**Exercise objective**: Convert the entries into a JSON list of strings with one string per line, skipping blank lines. Start at the line containing "class: Arachnida" and end with the final line of the entries.
═════ Exercise data
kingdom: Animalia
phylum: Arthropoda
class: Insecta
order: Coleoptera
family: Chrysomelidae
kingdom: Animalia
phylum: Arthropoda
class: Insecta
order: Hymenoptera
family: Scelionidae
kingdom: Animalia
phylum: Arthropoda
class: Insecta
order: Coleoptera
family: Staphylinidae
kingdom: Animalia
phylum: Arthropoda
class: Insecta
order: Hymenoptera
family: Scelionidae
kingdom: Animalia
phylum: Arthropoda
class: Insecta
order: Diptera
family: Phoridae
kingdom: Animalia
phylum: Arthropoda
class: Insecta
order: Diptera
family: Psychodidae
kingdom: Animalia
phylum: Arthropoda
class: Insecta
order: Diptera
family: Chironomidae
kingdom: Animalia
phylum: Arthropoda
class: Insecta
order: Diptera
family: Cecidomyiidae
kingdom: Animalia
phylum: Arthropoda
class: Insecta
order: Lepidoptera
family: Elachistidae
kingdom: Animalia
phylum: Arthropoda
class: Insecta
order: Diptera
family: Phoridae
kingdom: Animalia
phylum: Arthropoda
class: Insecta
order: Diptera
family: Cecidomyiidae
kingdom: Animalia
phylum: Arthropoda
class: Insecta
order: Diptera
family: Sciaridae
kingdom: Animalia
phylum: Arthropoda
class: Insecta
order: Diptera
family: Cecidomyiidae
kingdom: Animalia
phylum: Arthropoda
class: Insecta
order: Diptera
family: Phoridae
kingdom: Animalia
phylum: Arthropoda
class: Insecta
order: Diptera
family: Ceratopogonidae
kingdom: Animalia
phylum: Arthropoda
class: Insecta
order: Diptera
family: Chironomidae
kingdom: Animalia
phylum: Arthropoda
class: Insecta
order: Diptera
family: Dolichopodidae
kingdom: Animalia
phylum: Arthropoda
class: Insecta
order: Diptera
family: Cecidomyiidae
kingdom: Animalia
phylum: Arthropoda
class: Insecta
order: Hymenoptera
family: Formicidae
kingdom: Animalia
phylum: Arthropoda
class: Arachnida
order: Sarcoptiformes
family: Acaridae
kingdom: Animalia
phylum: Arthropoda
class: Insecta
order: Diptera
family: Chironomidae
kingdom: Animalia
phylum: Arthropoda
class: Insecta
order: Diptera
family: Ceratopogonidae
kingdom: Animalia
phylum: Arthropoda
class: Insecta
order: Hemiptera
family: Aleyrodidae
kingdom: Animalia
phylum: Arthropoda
══════════
**Correct answer**:
[
  "class: Arachnida",
  "order: Sarcoptiformes",
  "family: Acaridae",
  "kingdom: Animalia",
  "phylum: Arthropoda",
  "class: Insecta",
  "order: Diptera",
  "family: Chironomidae",
  "kingdom: Animalia",
  "phylum: Arthropoda",
  "class: Insecta",
  "order: Diptera",
  "family: Ceratopogonidae",
  "kingdom: Animalia",
  "phylum: Arthropoda",
  "class: Insecta",
  "order: Hemiptera",
  "family: Aleyrodidae",
  "kingdom: Animalia",
  "phylum: Arthropoda"
]